The Power of Touch


I have spent the last couple of years teaching myself all I can about wellness and self-care. It's something I believe concerns us all because prevention has to be better than cure. I look around and see the strain that is put on our National Health Service and it seems obvious that we won't be able to rely on the great service we are used to if we overburden it with preventable illnesses. I have learnt about the importance of diet, exercise, sleep, morning light, being connected to nature, music and art. I have heard many experts in their field talk about the mental/physical/emotional bond and the dependance on one for the others, but what has struck me more than anything else whilst on this journey, is the importance of touch.


If I had some idea how essential it is to have regular touch in our lives before covid-19 turned up, it has been pushed to the front of my consiousness in these past months, looking first at the effect lack of contact has had on my own family and then society as a whole. It has sadly become an issue I believe will have an imact on the human race for many years to come. The choice of eliminating contact was not ours of course. We did what we were told was necessary to protect our health and the health of those around us but that doesn't make it any easier.


In 1989 neglected orhans were discovered in a Romanian orphanage. Their basic needs had been attended to, so thay had been fed, bathed, nappies changed etc, but they had not been given hugs, love or social interaction. They were completely withdrawn and very small for their ages. When some of these children were removed and were placed with foster families, improvements were seen, although mostly in children under two years old. The children who remained in care showed delays in cognitive function, motor development and language. They also suffered deficits in socio-emotional behaviors and experienced more psychiatric disorders. They even showed changes in the patterns of electrical activity in their brains. This is an extreme example of the effect neglect can have on a child but it is not only the young who crave physical connection.

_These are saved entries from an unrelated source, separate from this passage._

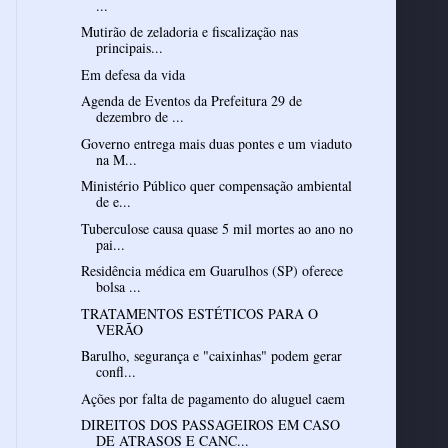
...
Mutirão de zeladoria e fiscalização nas
principais...
Em defesa da vida
Agenda de Eventos da Prefeitura 29 de
dezembro de ...
Governo entrega mais duas pontes e um viaduto
na M...
Ministério Público quer compensação ambiental
de e...
Tuberculose causa quase 5 mil mortes ao ano no
pai...
Residência médica em Guarulhos (SP) oferece
bolsa ...
TRATAMENTOS ESTÉTICOS PARA O
VERÃO
Barulho, segurança e "caixinhas" podem gerar
confl...
Ações por falta de pagamento do aluguel caem
DIREITOS DOS PASSAGEIROS EM CASO
DE ATRASOS E CANC...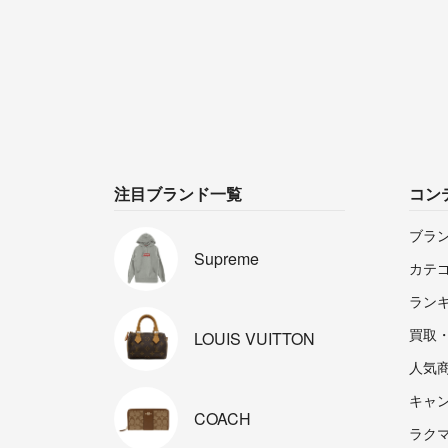
注目ブランド一覧
コン
ブラ
Supreme
カテ
ラン
買取
LOUIS
VUITTON
人気
キャ
COACH
ラクマp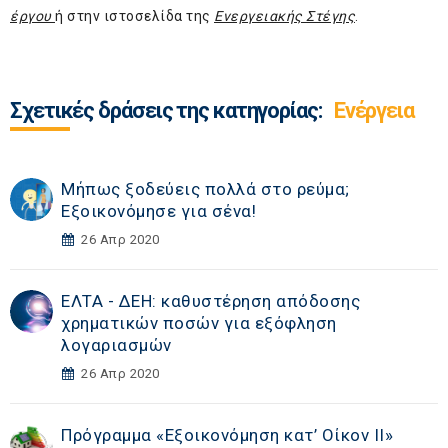
έργου
ή στην ιστοσελίδα της
Ενεργειακής Στέγης
.
Σχετικές δράσεις της κατηγορίας:
Ενέργεια
Μήπως ξοδεύεις πολλά στο ρεύμα;
Εξοικονόμησε για σένα!
26 Απρ 2020
ΕΛΤΑ - ΔΕΗ: καθυστέρηση απόδοσης
χρηματικών ποσών για εξόφληση
λογαριασμών
26 Απρ 2020
Πρόγραμμα «Εξοικονόμηση κατ’ Οίκον ΙΙ»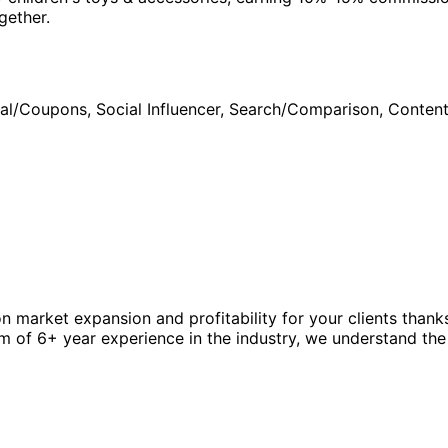
gether.
al/Coupons, Social Influencer, Search/Comparison, Conten
market expansion and profitability for your clients thanks
am of 6+ year experience in the industry, we understand th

Loneliness can increase the risk of premature death by 30%. Johann Hari describes eloquently in his fabulous book 'Lost Connections' that the human race, like animals in the wild survive and thrive because we are part of a tribe. Our connections with other people are what give us our identity. As a nurse I saw the difference a gentle hand could make when placed on the hand of a lonely and frightened patient. How many times have we placed a reassuring hand across the shoulder of a friend who is struggling? Studies have shown that touch makes us feel safe and secure. It soothes and can calm cardiovascular stress because it activates the body's vagus nerve, which helps it relax. Touch can also trigger the release of oxytocin, also known as the

the 'love hormone'. The rise of the internet and social media was the beginning of our separation from the tribe and Covid-19 is the continuation of this.


I honestly believe that once I get back to work I will be offering something that is not just wanted but is needed. There has never been a better time to invest in the touch and time Reflexology offers. Just because we can't connect in the same way we are used to, it doesn't mean we won't crave what nature tells us is fundamental to our wellbeing. I guarantee that in these uncertain and singular times, an hour of relaxation provided through the touch of caring hands is just what we all need.